Лаборант принес восемь толстых книг; тоскливо перелистывая их, пил чай, хотя не хотелось, и упорно не уходил в свою комнату, где бы ему никто не мешал. В записной книжке было подробно размечено по неделям все, что он должен был сделать за лето; но каждый вечер, пугливо пробегая свои заметки, он испытывал ту тоскливо-щемяще-сосущую спазму в сердце, которую простой народ зовет угрызениями совести.
Почистил ногти, посмотрел на остальных, виновато вздохнул и стал набивать папиросы.
Курсистка читала про себя, по-детски шевеля губами:
«In diesem „mir gegeben“ liegt unmittelbar… der Gegensatz zwischen mir, dem etwas gegeben ist und… demjenigen, was mir gegeben ist»[2].
Читала, понимала все слова, но не понимала ни слова и т. д.
Это была только третья страница липпсовой «Воли», которую, в числе трех других «Воль», она должна была одолеть к осени.
С Липпса она начала, и в тетрадке для выписок даже поставлено было:
A) Der Begriff des «Gefühls»[3]. Дальше шли мелкие расходы, адрес зубного врача и стихотворение Бальмонта «Можно жить с закрытыми глазами».
После долгих шатаний по лесу, бесконечного завтрака, обеда, ужина, купанья, прогулок и «дивного заката» в этой большой, милой комнате, когда море шумело даже сквозь запертые двери, а зеленая лампа так лениво и просто горела, — заглавие «Vom Fühlen, Wollen und Denken»[4] смыкало глаза и вызывало убийственно-мягкий и зевотный вопрос: к чему?
Она закрыла книгу; как вчера, пошла к себе, принесла плоский деревянный ящик и из-под руки показала его лаборанту.
— All right!..[5]— Лаборант весело кивнул, грубо отодвинул толстые корешки и очистил место.
В ящике были шашки.
Только у самовара кипела работа.
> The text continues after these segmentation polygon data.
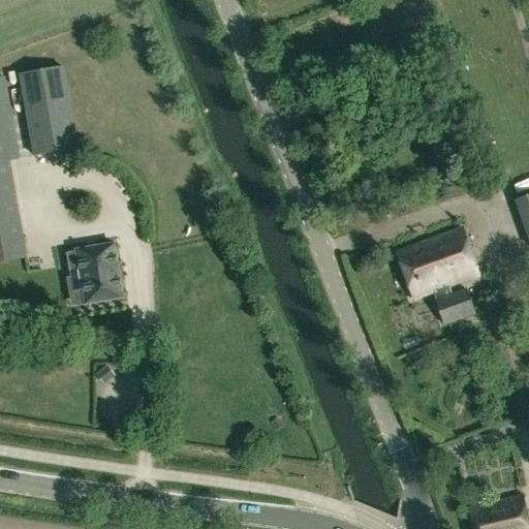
[(55,61),(11,70),(29,148),(71,138),(55,61)]
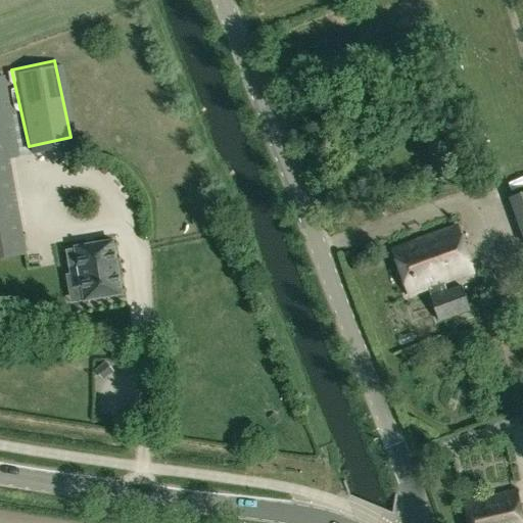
[(0,253),(29,248),(7,151),(16,149),(0,75),(0,253)]
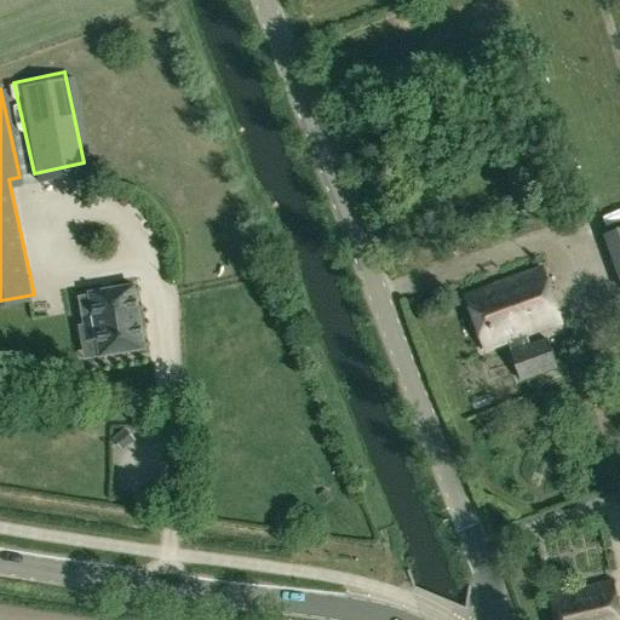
[(619,230),(608,235),(619,274),(619,230)]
Учительница завязывала шелковинки узлами и с чистейшим харьковским акцентом спрашивала:
— Combien de portes у a-t-il dans cette chambre?[6]
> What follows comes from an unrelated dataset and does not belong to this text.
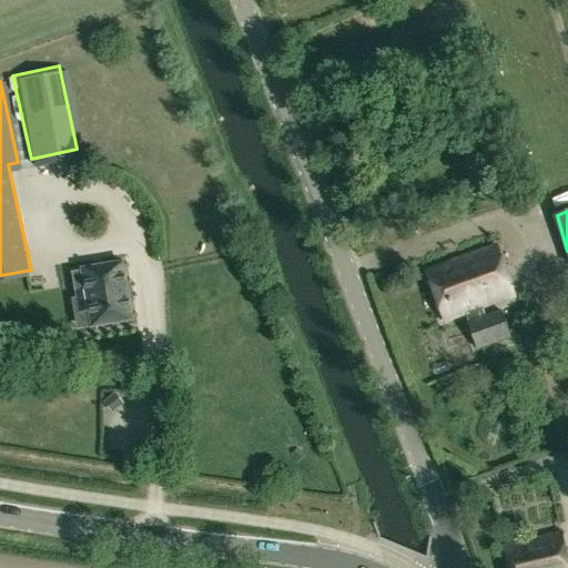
[(464,314),(483,307),(514,296),(496,247),(426,273),(444,322),(464,314)]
Докторша отвечала с вологодским акцентом:
— Cette chambre a deux portes[7].
Учительница заглядывала в книгу и поправляла:
— II уа deux portes dans cette chambre…[8]
Потом спрашивала докторша.
Пять лет назад они решили побывать в Париже, скопили уже в сберегательной кассе 16 р. 54 к. и вот второе лето подряд усердно изучали французский язык.
В этот вечер им опять помешали. Лаборант и курсистка, радуясь развлечению и немножко завидуя усердию будущих парижанок, смеясь, стали передразнивать их. Парижанки огрызнулись. Поль Луцкий развлекся и захлопнул Марлитт.
— А вот еще анекдот, господа, — так он всегда начинал.
Предвкушая неожиданный смех и дурашливый вечер, на магическое слово повернулись все.
Даже докторша мгновенно остыла к французскому языку:
— Только не очень грязненько, Павел Николаевич!
Но Луцкий не ставил точек над i и умел быть постепенным. Рассказал один, другой и, грубо утрируя армянский и еврейский акцент, пошел спать.
Анекдоты были те самые, которые рассказывают и за Уралом, и в Бессарабии, и в Петербурге. Немножко глупые, немножко грязные. Анонимное творчество ленивых мещан, произведения которых знали лучше стихотворений Пушкина, со всеми вариациями наизусть.